Dr. Michael Kobor’s laboratory supposedly accounted for the configuration and role of a major player in adjusting chromatin in yeast and humans. Chromatin, an active DNA-protein complex, is allegedly caught up in various cellular processes and appears to have deep consequences on human health and disease.
This study seems to be a chief progress in explaining the function and structure of an epigenetic regulator, said to be usually caught up in human leukemia and other human diseases.
Alice Wang and Julia Schulze, two PhD candidates in Dr. Kobor’s laboratory, conducted this study in partnership with experts at the University of California, Berkeley.
Chromatin biology is claimed to be vital to epigenetics, which is apparently a support for environmental regulation of the genome role. The chromatin regulator Yaf9 is believed to include a module known as the YEATS domain. This molecule is said to be discovered in other proteins caught up in chromatin regulation and cancer.

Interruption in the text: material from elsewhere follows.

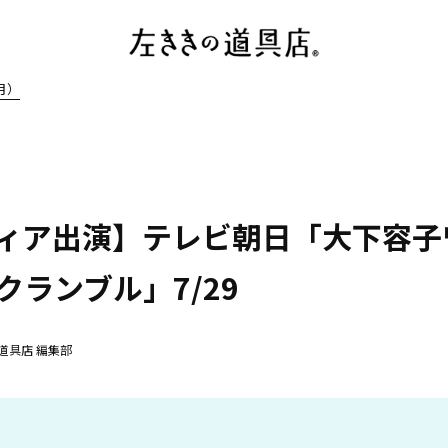
月）
ィア出演】テレビ朝日「大下容子
クランブル」7/29
道具店 編集部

Apparently, the molecular structure and role of YEATS domain proteins appears to be an unsettled mystery in the subject of epigenetics. By means of superior X-ray crystallography, the team supposedly gained the first comprehensive image at atomic resolution of the YEATS domain.
In addition, the authors apparently exposed that its role is alleged to be preserved from yeast to human. They also seemed to uncover a prerequisite of the YEATS domain for two diverse mechanisms by which chromatin could be altered.
The study was published in the Proceedings of the National Academy of Sciences.